Introductory Activity – Making Choices Pictures
- Materials: pictures from magazines or found online that show people in different situations; paper and pencils
Display pictures of different situations. Guide kids to look at one of the pictures and write or draw choices they would make in the depicted situation. You can give each kid a picture or display pictures around the room and assign a group of kids to each picture. Talk about the choices kids wrote/drew. Tell kids that today they will think about the choices they make.
Live It Out
Game – Button Golf
- Materials: 9 small paper plates, buttons (2 per team), permanent marker
Number the plates 1-9. Scatter the plates on the floor in the play area.
Group the kids into 2 (or more) teams. Guide players from each team to try and flip the buttons onto plate 1. Kids flip the buttons by laying one button on the floor near the plate and pressing the edge of the second button on the first button to make it flip in the air. When a team flips the button on the plate, ask that team a review question. If the team answers correctly, the team moves to plate 2. Players on each team should take turns trying to flip the buttons on the plates. Continue moving through the course. The first team to flip a button onto plate 9 and correctly answer a question is the winning team.
Teacher Tip: To lengthen the game, add more plates or tell teams to move through the course and back.
Craft – Choice Coin
- Materials: heavyweight paper, scissors, thin markers or colored pens and pencils
Guide kids to cut out circles from the heavyweight paper. They can print the Life Point on one side of the circle and the Life Verse on the other side of the coin. Encourage them to add other designs as they choose. Talk about making responsible choices. Tell kids to use their “coins” as reminders when they need to choose. They can carry the coins in their pockets or backpacks.
Introductory Activity – Would You?
- Materials: signs Yes, No, Maybe; tape
Tape the signs in three different areas of the room. (Print the words on paper to create simple signs). Ask kids simple questions and tell them to move to the sign that represents their answers. Sample questions: Would you eat hot peppers? Would you ride in a hot air balloon? Would you turn in a wallet with money that you found in the school hallway? Would you go bungee jumping? Would you walk to school from your house? Would you copy a friend’s homework? Would you work in a food bank with your family stacking food on the shelves? Would you ask a new kid to play a game with you?

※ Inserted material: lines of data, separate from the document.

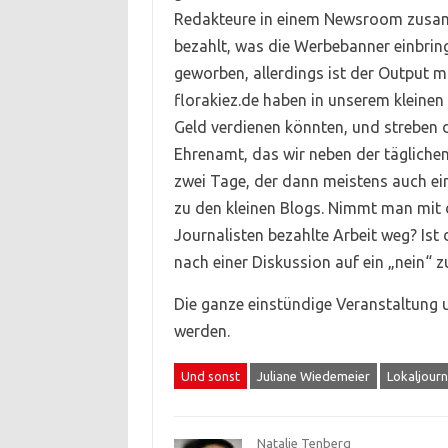
Redakteure in einem Newsroom zusa
bezahlt, was die Werbebanner einbrin
geworben, allerdings ist der Output m
florakiez.de haben in unserem kleinen
Geld verdienen könnten, und streben d
Ehrenamt, das wir neben der täglichen
zwei Tage, der dann meistens auch ein
zu den kleinen Blogs. Nimmt man mit 
Journalisten bezahlte Arbeit weg? Is
nach einer Diskussion auf ein „nein“ zu
Die ganze einstündige Veranstaltung 
werden.
Und sonst
Juliane Wiedemeier
Lokaljourn
Natalie Tenberg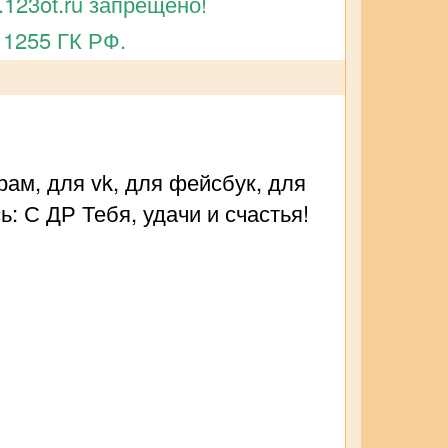
123ot.ru запрещено!
 1255 ГК РФ.
ам, для vk, для фейсбук, для
: С ДР Тебя, удачи и счастья!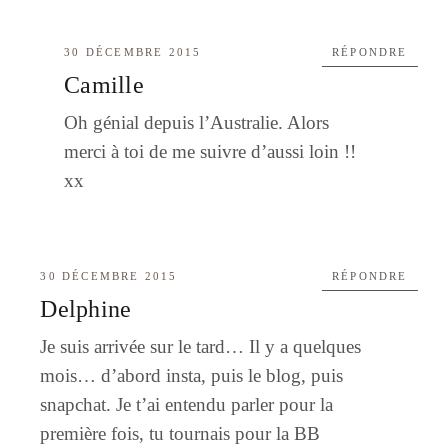
30 DÉCEMBRE 2015
RÉPONDRE
Camille
Oh génial depuis l’Australie. Alors
merci à toi de me suivre d’aussi loin !!
xx
30 DÉCEMBRE 2015
RÉPONDRE
Delphine
Je suis arrivée sur le tard… Il y a quelques
mois… d’abord insta, puis le blog, puis
snapchat. Je t’ai entendu parler pour la
première fois, tu tournais pour la BB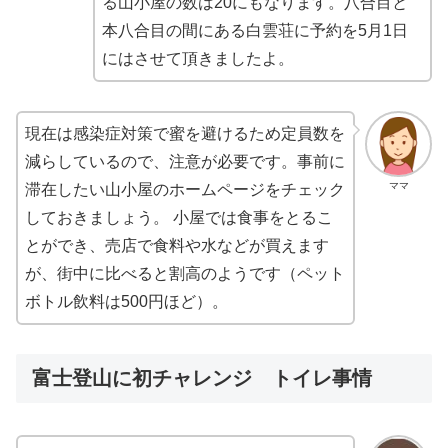
る山小屋の数は20にもなります。八合目と
本八合目の間にある白雲荘に予約を5月1日
にはさせて頂きましたよ。
現在は感染症対策で蜜を避けるため定員数を
減らしているので、注意が必要です。事前に
ママ
滞在したい山小屋のホームページをチェック
しておきましょう。 小屋では食事をとるこ
とができ、売店で食料や水などが買えます
が、街中に比べると割高のようです（ペット
ボトル飲料は500円ほど）。
富士登山に初チャレンジ トイレ事情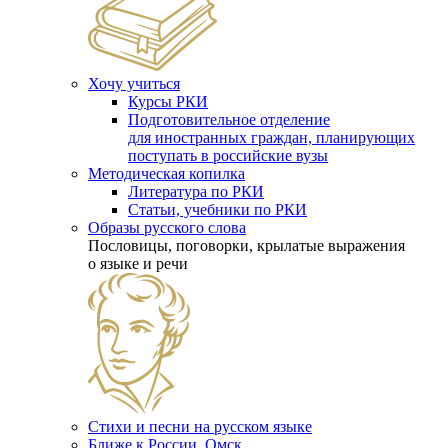
Хочу учиться
Курсы РКИ
Подготовительное отделение
для иностранных граждан, планирующих
поступать в российские вузы
Методическая копилка
Литература по РКИ
Статьи, учебники по РКИ
Образы русского слова
Пословицы, поговорки, крылатые выражения
о языке и речи
Стихи и песни на русском языке
Ближе к России. Омск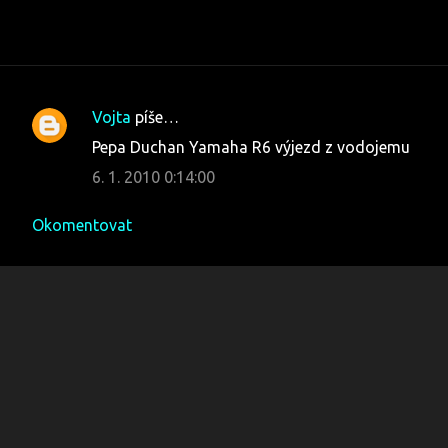
Vojta
píše…
K
Pepa Duchan Yamaha R6 výjezd z vodojemu
o
6. 1. 2010 0:14:00
m
e
Okomentovat
n
t
á
ř
e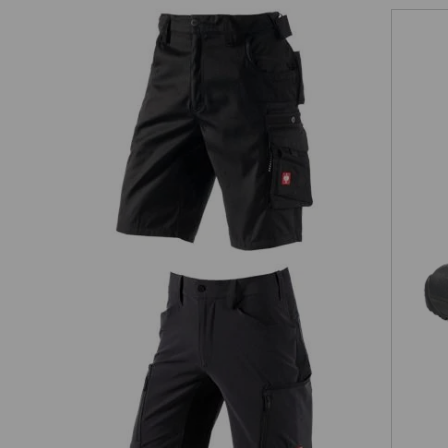
Short e.s.motion
S1
ren
Short e.s.vision stretch, Herren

Pause after each question for kids to move to their answers. Talk about the choices as you choose. Tell kids that today you will think about the choices that people make.
Live It Out
Game – Letters Relay
- Materials: paper pieces or index cards, marker, gift bags (one per team)
On paper pieces or index cards, print the words of the Life Point in letter groups. For example, print these groups on different cards: PEO PLEA RERE SPO NSIB ELF ORTH ECH OICE STH ATTH EYM AKE. Make a set of cards for each team that will play the game. Mix each team’s cards and place in a gift bag. Set the bags at one end of the play area.
Group kids into two (or more) teams. Ask teams to line up, facing the bags. On your signal, players run to their teams’ bags, pull a card, and run back to the team. As cards are retrieved, teams try to arrange the cards to spell out the Life Point. Tell kids that there are no spaces between words of the sentence they are making. Teams should continue to work until they have retrieved all cards and assembled the cards in the correct order. Talk about choices kids should make.
Craft – Bag Tag Reminder
- Materials: heavyweight paper, scissors, gel pens, hole punch, plastic lacing, clear contact plastic
Invite kids to use the materials to create bag tags for their backpacks. Tell kids to cut a shape from the paper. Lead them to print the Life Point on the tags. You may want to suggest they print a modified version to personalize it: I am responsible for the choices I make. They can use the pens to add other details and cover the designs with clear contact plastic. They can punch holes to tie plastic lacing through the tags and hang these on their bags. If they choose, they could punch several holes along the sides of the tags and weave the lacing through the holes before making the ties for the bag tag. Talk about choices kids should make.